> **WHAT NEEDS TO BE DONE**
Could you give the entries back exactly as they stand, minus any pictures?

> **DATA FOR THIS EXERCISE**
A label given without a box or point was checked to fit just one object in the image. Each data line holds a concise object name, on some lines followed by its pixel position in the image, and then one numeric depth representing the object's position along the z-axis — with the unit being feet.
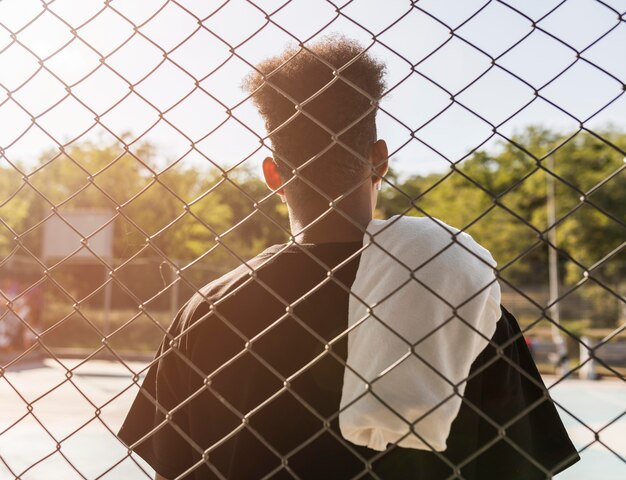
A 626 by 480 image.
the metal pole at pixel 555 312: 55.11
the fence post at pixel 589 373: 51.24
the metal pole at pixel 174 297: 58.80
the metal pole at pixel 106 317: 56.80
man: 4.15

> **YOUR RESPONSE**
A label given without a box or point was checked to fit just one object in the image. Each data line holds a concise object name, on some lines followed by its pixel position in the image, and then one numeric depth representing the object's position along the z-axis — with the unit being feet.
A 626 by 480 image.
the metal pole at pixel 555 312: 55.11
the fence post at pixel 589 373: 51.24
the metal pole at pixel 174 297: 58.80
the metal pole at pixel 106 317: 56.80
man: 4.15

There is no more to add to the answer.